En Inde, la température moyenne a grimpé d’environ 0,7 degré Celsius entre le début du XXe siècle et 2018. Elle devrait encore augmenter de 4,4 degrés d’ici 2100 selon un rapport récent du gouvernement. L’étude estime également que la fréquence des canicules sera trois à quatre fois supérieure par rapport à la période 1976-2005, et que les vagues de chaleur seront deux fois plus longues. Selon un rapport préliminaire du Conseil consultatif scientifique de l’ONU sur le climat (publié le mois dernier), d’ici 2080, plusieurs centaines de millions de personnes risquent d’être affectées par au moins 30 journées de canicules par an, même si le monde respecte les Accords de Paris sur le climat (limitant le réchauffement de la planète à un niveau nettement inférieur à 2 °C).
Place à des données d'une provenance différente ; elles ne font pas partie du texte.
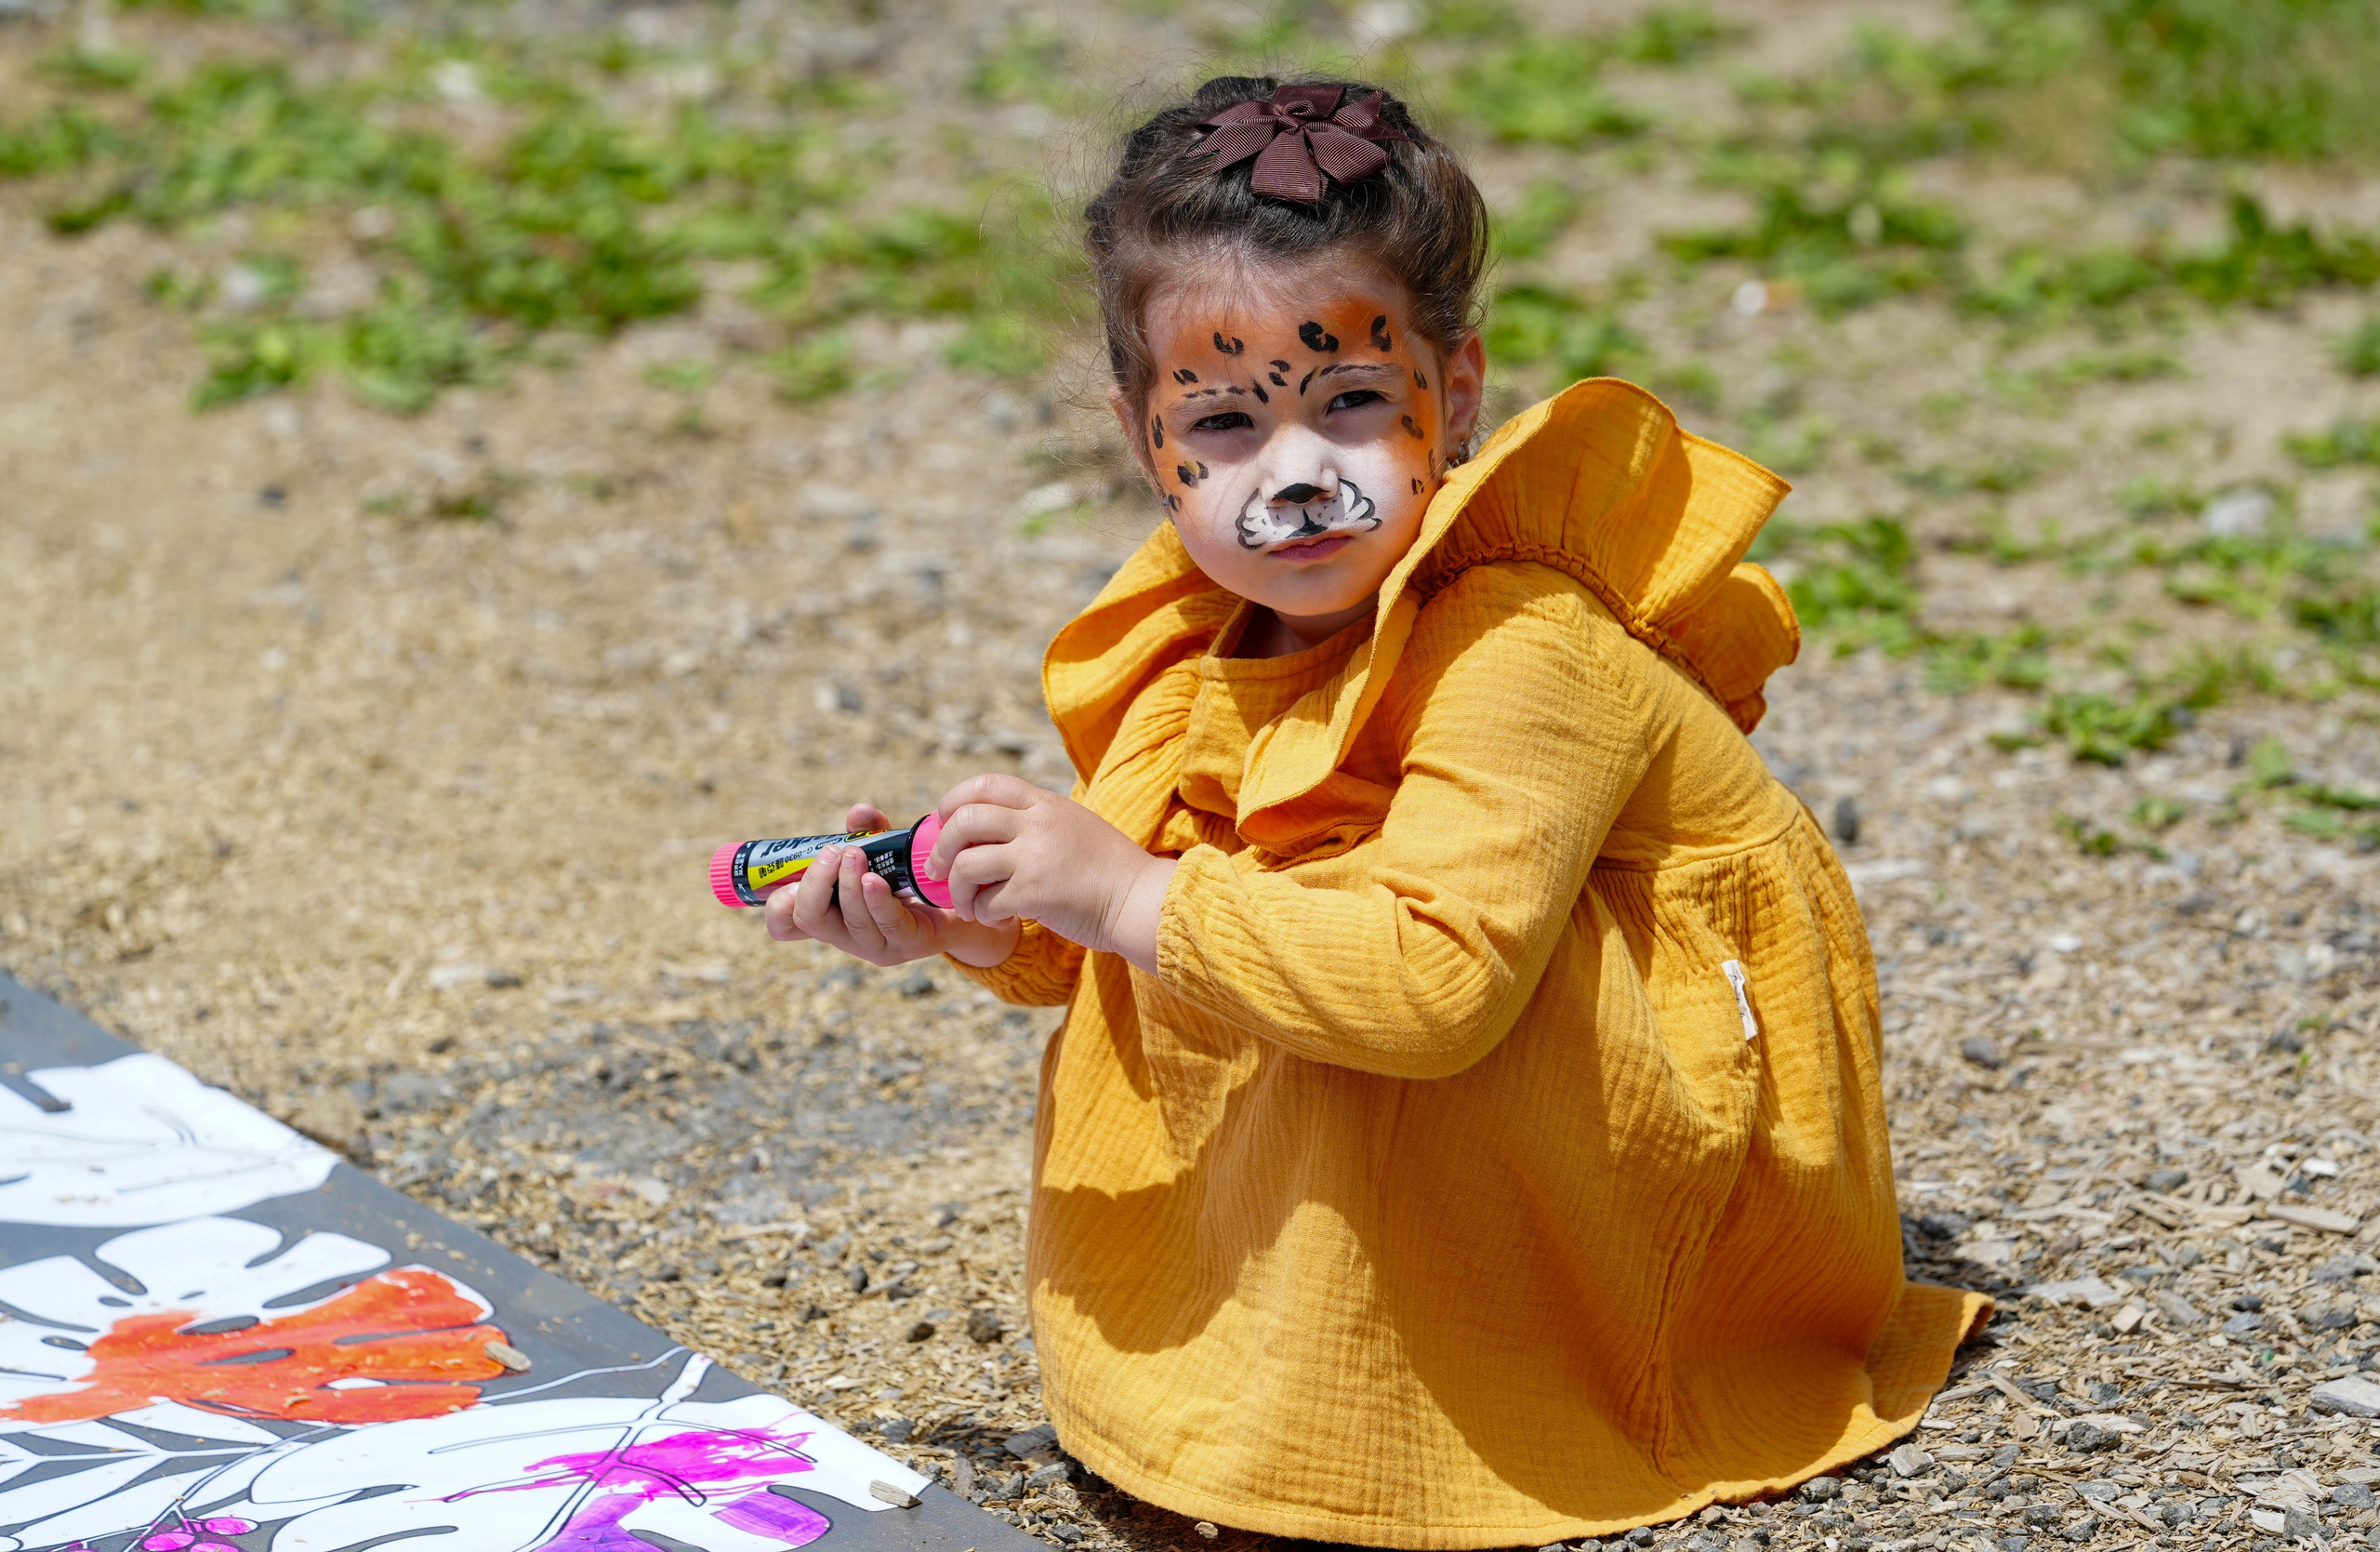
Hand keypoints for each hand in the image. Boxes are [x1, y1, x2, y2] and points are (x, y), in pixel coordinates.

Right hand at [764, 803, 1019, 968]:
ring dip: (848, 884)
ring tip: (855, 854)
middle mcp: (846, 936)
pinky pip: (887, 924)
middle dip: (814, 884)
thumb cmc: (908, 878)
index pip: (785, 925)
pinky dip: (877, 899)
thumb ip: (867, 833)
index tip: (784, 881)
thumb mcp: (883, 851)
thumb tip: (859, 813)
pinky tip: (876, 879)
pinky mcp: (908, 944)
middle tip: (830, 854)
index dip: (777, 908)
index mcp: (829, 916)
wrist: (959, 905)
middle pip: (810, 920)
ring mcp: (876, 945)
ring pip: (850, 921)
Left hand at [925, 776, 1175, 973]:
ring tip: (967, 905)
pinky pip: (986, 902)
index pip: (986, 784)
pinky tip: (999, 918)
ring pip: (966, 865)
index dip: (954, 800)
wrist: (1141, 900)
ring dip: (956, 890)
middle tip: (937, 868)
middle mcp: (1038, 824)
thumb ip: (1038, 820)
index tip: (944, 820)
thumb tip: (990, 827)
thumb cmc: (1110, 871)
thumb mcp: (1075, 825)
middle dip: (941, 847)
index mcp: (1046, 804)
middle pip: (964, 820)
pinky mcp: (1035, 894)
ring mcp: (1035, 858)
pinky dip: (983, 915)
Les fortes canicules peuvent être mortellement dangereuses, en particulier si elles sont combinées à des forts taux d’humidité. « Ce sont deux facteurs qui augmentent en Inde et dans le monde entier », souligne Roxy Mathew Koll, climatologue à l’Institut indien de météorologie tropicale.

« Les gens arrivent à vivre avec »

Les villes indiennes appliquent des « plans d’action chaleur », comme des plantations d’arbres et des revêtements de toits réfléchissants – même si ces initiatives ne remplacent un programme mondial destiné à réduire les émissions. À Sri Ganganagar, les habitants tentent de se rafraîchir en buvant du jus de canne mélangé avec des feuilles de menthe et du citron, servi dans des gobelets en plastique par Mathura Choudhary pour 10 roupies (11 centimes d’euro). « C’est la meilleure période de l’année pour les ventes », explique ce dernier, depuis son étal au bord de la route. « Qui ne voudrait pas d’un verre ou deux de cela durant l’été ? C’est froid, frais et sucré », assure-t-il. De son côté, Sitaram Sevta remplit des bidons d’eau que son entreprise distribue aux maisons qui n’ont pas l’eau courante. Il explique que les habitants sont habitués à la chaleur estivale. « Les gens arrivent à vivre avec. Et ce n’est trop chaud pour l’instant. Ce n’est pas encore un vrai été comme on peut en vivre ici… La température n’est encore que de 41 ou 42 degrés », ajoute-t-il.